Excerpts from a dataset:
▼

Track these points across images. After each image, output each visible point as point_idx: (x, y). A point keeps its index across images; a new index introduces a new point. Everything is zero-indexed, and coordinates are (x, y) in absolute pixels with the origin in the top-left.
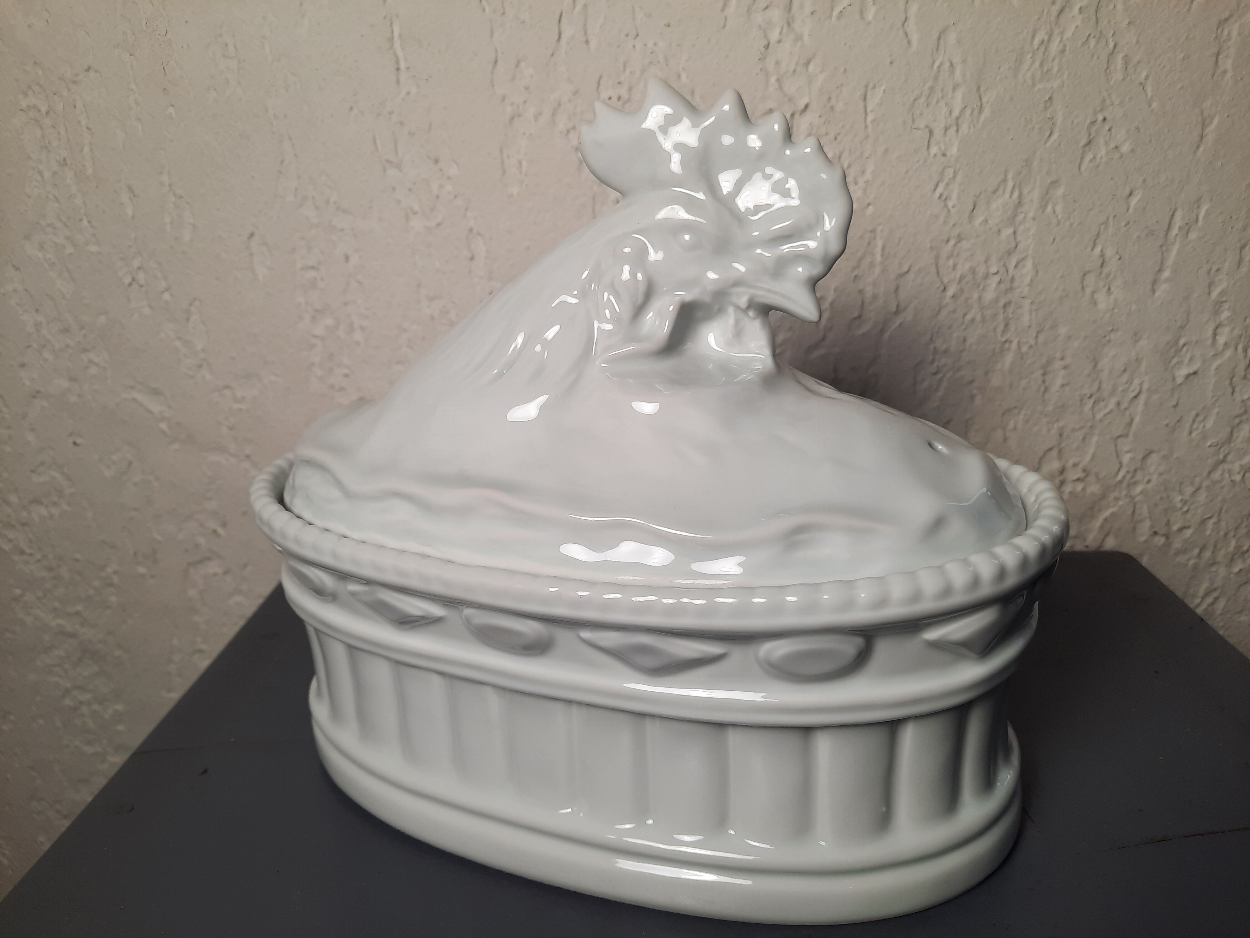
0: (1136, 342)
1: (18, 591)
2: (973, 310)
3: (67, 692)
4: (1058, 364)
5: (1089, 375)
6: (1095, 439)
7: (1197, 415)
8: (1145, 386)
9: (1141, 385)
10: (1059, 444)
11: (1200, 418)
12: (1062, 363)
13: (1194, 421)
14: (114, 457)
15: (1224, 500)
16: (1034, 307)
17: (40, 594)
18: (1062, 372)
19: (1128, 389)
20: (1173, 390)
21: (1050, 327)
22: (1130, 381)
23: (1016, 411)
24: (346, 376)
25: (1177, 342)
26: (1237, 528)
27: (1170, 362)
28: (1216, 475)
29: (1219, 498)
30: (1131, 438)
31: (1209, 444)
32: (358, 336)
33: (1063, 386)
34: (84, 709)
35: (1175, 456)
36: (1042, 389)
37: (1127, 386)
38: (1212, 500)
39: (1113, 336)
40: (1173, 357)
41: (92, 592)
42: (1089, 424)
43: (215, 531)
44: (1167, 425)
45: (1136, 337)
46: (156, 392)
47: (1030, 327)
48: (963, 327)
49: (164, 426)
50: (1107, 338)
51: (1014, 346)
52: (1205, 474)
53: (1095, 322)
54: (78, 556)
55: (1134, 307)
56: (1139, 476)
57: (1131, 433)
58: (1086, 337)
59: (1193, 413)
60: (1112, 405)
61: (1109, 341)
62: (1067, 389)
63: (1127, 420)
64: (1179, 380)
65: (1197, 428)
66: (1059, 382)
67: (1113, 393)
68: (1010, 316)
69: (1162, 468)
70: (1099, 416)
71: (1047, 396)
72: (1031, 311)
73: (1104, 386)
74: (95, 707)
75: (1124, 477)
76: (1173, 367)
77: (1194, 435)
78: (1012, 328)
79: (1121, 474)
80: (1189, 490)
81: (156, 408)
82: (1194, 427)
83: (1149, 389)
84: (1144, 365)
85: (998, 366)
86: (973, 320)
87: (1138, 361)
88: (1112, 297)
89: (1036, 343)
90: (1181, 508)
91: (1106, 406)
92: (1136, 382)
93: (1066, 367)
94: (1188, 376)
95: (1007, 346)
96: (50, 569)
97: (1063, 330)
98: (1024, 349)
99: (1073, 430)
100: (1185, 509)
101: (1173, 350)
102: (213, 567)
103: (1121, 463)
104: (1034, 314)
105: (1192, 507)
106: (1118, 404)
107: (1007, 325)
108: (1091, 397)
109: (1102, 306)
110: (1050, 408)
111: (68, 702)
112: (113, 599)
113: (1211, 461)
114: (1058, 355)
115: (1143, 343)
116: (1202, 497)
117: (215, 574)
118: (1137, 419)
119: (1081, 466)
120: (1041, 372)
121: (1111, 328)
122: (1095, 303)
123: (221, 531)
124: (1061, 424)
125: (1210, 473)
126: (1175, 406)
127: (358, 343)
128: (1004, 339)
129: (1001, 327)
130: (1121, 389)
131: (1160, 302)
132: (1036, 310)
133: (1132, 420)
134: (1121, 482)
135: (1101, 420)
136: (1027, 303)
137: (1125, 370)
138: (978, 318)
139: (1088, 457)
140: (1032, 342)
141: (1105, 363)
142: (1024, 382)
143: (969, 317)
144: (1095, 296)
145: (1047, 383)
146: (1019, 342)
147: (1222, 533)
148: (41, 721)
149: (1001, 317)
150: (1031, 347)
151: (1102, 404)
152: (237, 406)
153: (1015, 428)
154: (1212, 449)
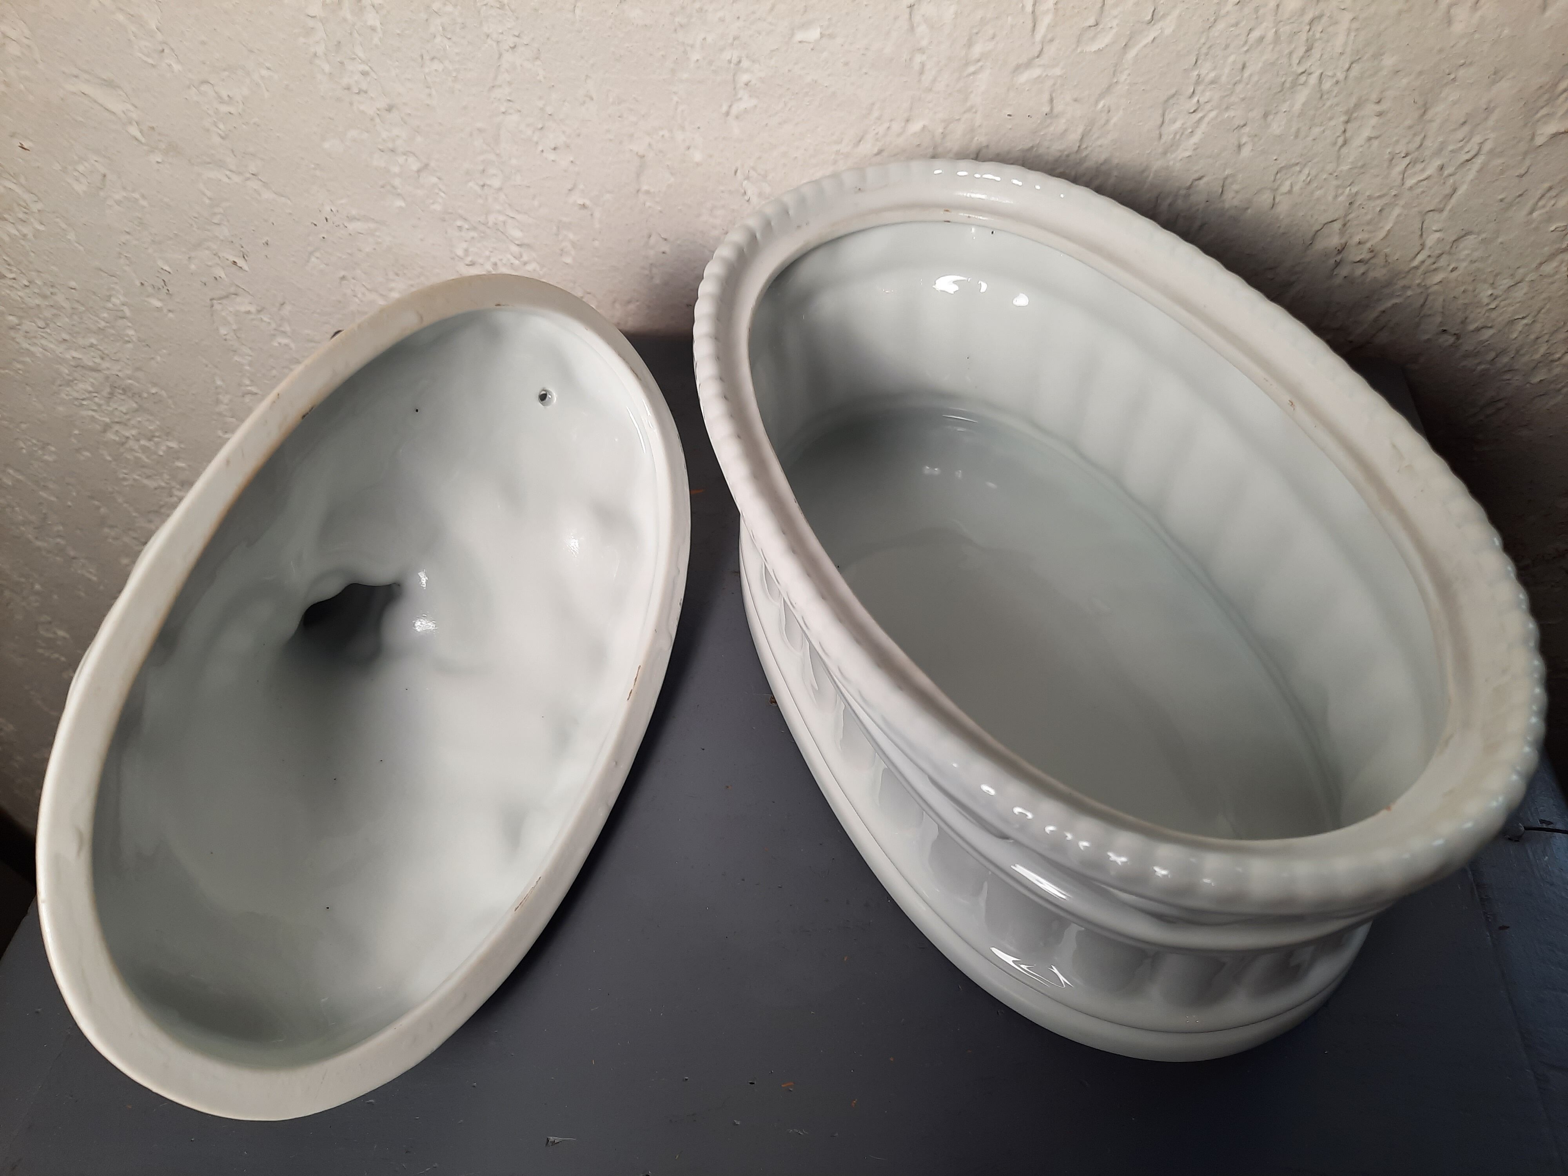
0: (1494, 82)
1: (13, 320)
2: (1265, 24)
3: (106, 428)
4: (1371, 108)
5: (1410, 127)
6: (1397, 211)
7: (1550, 188)
8: (1487, 147)
9: (1481, 144)
10: (1346, 216)
11: (1553, 193)
12: (1378, 108)
13: (1543, 196)
14: (81, 168)
15: (1549, 299)
16: (1355, 25)
17: (41, 324)
18: (1374, 121)
19: (1462, 148)
20: (1525, 154)
21: (1372, 56)
22: (1467, 139)
23: (1298, 168)
24: (364, 74)
25: (1556, 85)
26: (1553, 333)
27: (1537, 112)
28: (1548, 268)
29: (1544, 295)
30: (1445, 213)
31: (1553, 228)
32: (372, 19)
33: (1370, 139)
34: (131, 443)
35: (1500, 240)
36: (1340, 141)
37: (1461, 144)
38: (1533, 298)
39: (1462, 72)
40: (1542, 108)
41: (103, 324)
42: (1394, 192)
43: (235, 263)
44: (1501, 200)
45: (1497, 75)
46: (109, 84)
47: (1341, 54)
48: (1245, 48)
49: (134, 131)
50: (1452, 76)
51: (1313, 80)
52: (1534, 265)
53: (1441, 51)
54: (73, 284)
55: (1506, 31)
56: (1443, 262)
57: (1449, 208)
58: (1420, 73)
59: (1546, 185)
60: (1431, 170)
61: (1454, 80)
62: (1375, 143)
63: (1447, 190)
64: (1539, 140)
65: (1544, 206)
66: (1367, 133)
67: (1439, 152)
68: (1318, 36)
69: (1476, 255)
70: (1410, 182)
71: (1344, 151)
72: (1349, 31)
73: (1428, 143)
74: (143, 442)
75: (1423, 262)
76: (1538, 121)
77: (1535, 215)
78: (1316, 53)
79: (1420, 258)
80: (1505, 283)
81: (117, 107)
82: (1541, 203)
83: (1491, 152)
84: (1494, 117)
85: (1285, 107)
86: (1261, 39)
87: (1488, 110)
88: (1479, 14)
89: (1346, 78)
90: (1488, 304)
91: (1423, 170)
92: (1477, 139)
93: (1380, 114)
94: (1555, 135)
95: (1303, 78)
96: (45, 297)
97: (1389, 61)
98: (1327, 85)
99: (1370, 198)
100: (1492, 306)
101: (1546, 96)
102: (243, 305)
103: (1423, 246)
104: (1353, 34)
105: (1503, 303)
106: (1442, 168)
107: (1309, 50)
108: (1407, 155)
109: (1458, 28)
110: (1345, 167)
111: (111, 436)
112: (131, 332)
113: (1547, 250)
114: (1374, 97)
115: (1504, 85)
116: (1523, 289)
117: (249, 312)
118: (1460, 192)
119: (1368, 245)
120: (1344, 118)
121: (1462, 61)
122: (1450, 23)
123: (241, 262)
124: (1354, 190)
125: (1541, 264)
126: (1521, 176)
127: (373, 29)
128: (1301, 70)
129: (1301, 51)
130: (1450, 148)
131: (1548, 26)
132: (1357, 29)
133: (1455, 190)
134: (1416, 268)
135: (1411, 188)
136: (1348, 16)
137: (1464, 123)
138: (1270, 35)
139: (1382, 234)
140: (1340, 76)
141: (1439, 110)
142: (1316, 130)
143: (1255, 34)
144: (1452, 11)
145: (1348, 134)
146: (1322, 74)
147: (1532, 337)
148: (87, 454)
149: (1303, 36)
150: (1337, 82)
151: (1419, 166)
152: (224, 109)
153: (1290, 192)
154: (1556, 234)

▲

Task description:
Without carrying over any picture, write out the entries above once more, exactly.

Output of the task:
Track these points across images. After each image, output each visible point as point_idx: (x, y). A point keeps its index across images; a new index introduces a new point. Everything is zero-indexed, and coordinates are (x, y) in absolute pixels with the origin in the top-left.
0: (1136, 342)
1: (18, 591)
2: (973, 310)
3: (67, 692)
4: (1058, 364)
5: (1089, 375)
6: (1095, 439)
7: (1197, 415)
8: (1145, 386)
9: (1141, 385)
10: (1059, 444)
11: (1200, 418)
12: (1062, 363)
13: (1194, 421)
14: (114, 457)
15: (1224, 500)
16: (1034, 307)
17: (40, 594)
18: (1062, 372)
19: (1128, 389)
20: (1173, 390)
21: (1050, 327)
22: (1130, 381)
23: (1016, 411)
24: (346, 376)
25: (1177, 342)
26: (1237, 528)
27: (1170, 362)
28: (1216, 475)
29: (1219, 498)
30: (1131, 438)
31: (1209, 444)
32: (358, 336)
33: (1063, 386)
34: (84, 709)
35: (1175, 456)
36: (1042, 389)
37: (1127, 386)
38: (1212, 500)
39: (1113, 336)
40: (1173, 357)
41: (92, 592)
42: (1089, 424)
43: (215, 531)
44: (1167, 425)
45: (1136, 337)
46: (156, 392)
47: (1030, 327)
48: (963, 327)
49: (164, 426)
50: (1107, 338)
51: (1014, 346)
52: (1205, 474)
53: (1095, 322)
54: (78, 556)
55: (1134, 307)
56: (1139, 476)
57: (1131, 433)
58: (1086, 337)
59: (1193, 413)
60: (1112, 405)
61: (1109, 341)
62: (1067, 389)
63: (1127, 420)
64: (1179, 380)
65: (1197, 428)
66: (1059, 382)
67: (1113, 393)
68: (1010, 316)
69: (1162, 468)
70: (1099, 416)
71: (1047, 396)
72: (1031, 311)
73: (1104, 386)
74: (95, 707)
75: (1124, 477)
76: (1173, 367)
77: (1194, 435)
78: (1012, 328)
79: (1121, 474)
80: (1189, 490)
81: (156, 408)
82: (1194, 427)
83: (1149, 389)
84: (1144, 365)
85: (998, 366)
86: (973, 320)
87: (1138, 361)
88: (1112, 297)
89: (1036, 343)
90: (1181, 508)
91: (1106, 406)
92: (1136, 382)
93: (1066, 367)
94: (1188, 376)
95: (1007, 346)
96: (50, 569)
97: (1063, 330)
98: (1024, 349)
99: (1073, 430)
100: (1185, 509)
101: (1173, 350)
102: (213, 567)
103: (1121, 463)
104: (1034, 314)
105: (1192, 507)
106: (1118, 404)
107: (1007, 325)
108: (1091, 397)
109: (1102, 306)
110: (1050, 408)
111: (68, 702)
112: (113, 599)
113: (1211, 461)
114: (1058, 355)
115: (1143, 343)
116: (1202, 497)
117: (215, 574)
118: (1137, 419)
119: (1081, 466)
120: (1041, 372)
121: (1111, 328)
122: (1095, 303)
123: (221, 531)
124: (1061, 424)
125: (1210, 473)
126: (1175, 406)
127: (358, 343)
128: (1004, 339)
129: (1001, 327)
130: (1121, 389)
131: (1160, 302)
132: (1036, 310)
133: (1132, 420)
134: (1121, 482)
135: (1101, 420)
136: (1027, 303)
137: (1125, 370)
138: (978, 318)
139: (1088, 457)
140: (1032, 342)
141: (1105, 363)
142: (1024, 382)
143: (969, 317)
144: (1095, 296)
145: (1047, 383)
146: (1019, 342)
147: (1222, 533)
148: (41, 721)
149: (1001, 317)
150: (1031, 347)
151: (1102, 404)
152: (237, 406)
153: (1015, 428)
154: (1212, 449)
0: (1494, 82)
1: (13, 320)
2: (1265, 24)
3: (106, 428)
4: (1371, 108)
5: (1410, 127)
6: (1397, 211)
7: (1550, 188)
8: (1487, 147)
9: (1481, 144)
10: (1346, 216)
11: (1553, 193)
12: (1378, 108)
13: (1543, 196)
14: (81, 168)
15: (1549, 299)
16: (1355, 25)
17: (41, 324)
18: (1374, 121)
19: (1462, 148)
20: (1525, 154)
21: (1372, 56)
22: (1467, 139)
23: (1298, 168)
24: (364, 74)
25: (1556, 85)
26: (1553, 333)
27: (1537, 112)
28: (1548, 268)
29: (1544, 295)
30: (1445, 213)
31: (1553, 228)
32: (372, 19)
33: (1370, 139)
34: (131, 443)
35: (1500, 240)
36: (1340, 141)
37: (1461, 144)
38: (1533, 298)
39: (1462, 72)
40: (1542, 108)
41: (103, 324)
42: (1394, 192)
43: (235, 263)
44: (1501, 200)
45: (1497, 75)
46: (109, 84)
47: (1341, 54)
48: (1245, 48)
49: (134, 131)
50: (1452, 76)
51: (1313, 80)
52: (1534, 265)
53: (1441, 51)
54: (73, 284)
55: (1506, 31)
56: (1443, 262)
57: (1449, 208)
58: (1420, 73)
59: (1546, 185)
60: (1431, 170)
61: (1454, 80)
62: (1375, 143)
63: (1447, 190)
64: (1539, 140)
65: (1544, 206)
66: (1367, 133)
67: (1439, 152)
68: (1318, 36)
69: (1476, 255)
70: (1410, 182)
71: (1344, 151)
72: (1349, 31)
73: (1428, 143)
74: (143, 442)
75: (1423, 262)
76: (1538, 121)
77: (1535, 215)
78: (1316, 53)
79: (1420, 258)
80: (1505, 283)
81: (117, 107)
82: (1541, 203)
83: (1491, 152)
84: (1494, 117)
85: (1285, 107)
86: (1261, 39)
87: (1488, 110)
88: (1479, 14)
89: (1346, 78)
90: (1488, 304)
91: (1423, 170)
92: (1477, 139)
93: (1380, 114)
94: (1555, 135)
95: (1303, 78)
96: (45, 297)
97: (1389, 61)
98: (1327, 85)
99: (1370, 198)
100: (1492, 306)
101: (1546, 96)
102: (243, 305)
103: (1423, 246)
104: (1353, 34)
105: (1503, 303)
106: (1442, 168)
107: (1309, 50)
108: (1407, 155)
109: (1458, 28)
110: (1345, 167)
111: (111, 436)
112: (131, 332)
113: (1547, 250)
114: (1374, 97)
115: (1504, 85)
116: (1523, 289)
117: (249, 312)
118: (1460, 192)
119: (1368, 245)
120: (1344, 118)
121: (1462, 61)
122: (1450, 23)
123: (241, 262)
124: (1354, 190)
125: (1541, 264)
126: (1521, 176)
127: (373, 29)
128: (1301, 70)
129: (1301, 51)
130: (1450, 148)
131: (1548, 26)
132: (1357, 29)
133: (1455, 190)
134: (1416, 268)
135: (1411, 188)
136: (1348, 16)
137: (1464, 123)
138: (1270, 35)
139: (1382, 234)
140: (1340, 76)
141: (1439, 110)
142: (1316, 130)
143: (1255, 34)
144: (1452, 11)
145: (1348, 134)
146: (1322, 74)
147: (1532, 337)
148: (87, 454)
149: (1303, 36)
150: (1337, 82)
151: (1419, 166)
152: (224, 109)
153: (1290, 192)
154: (1556, 234)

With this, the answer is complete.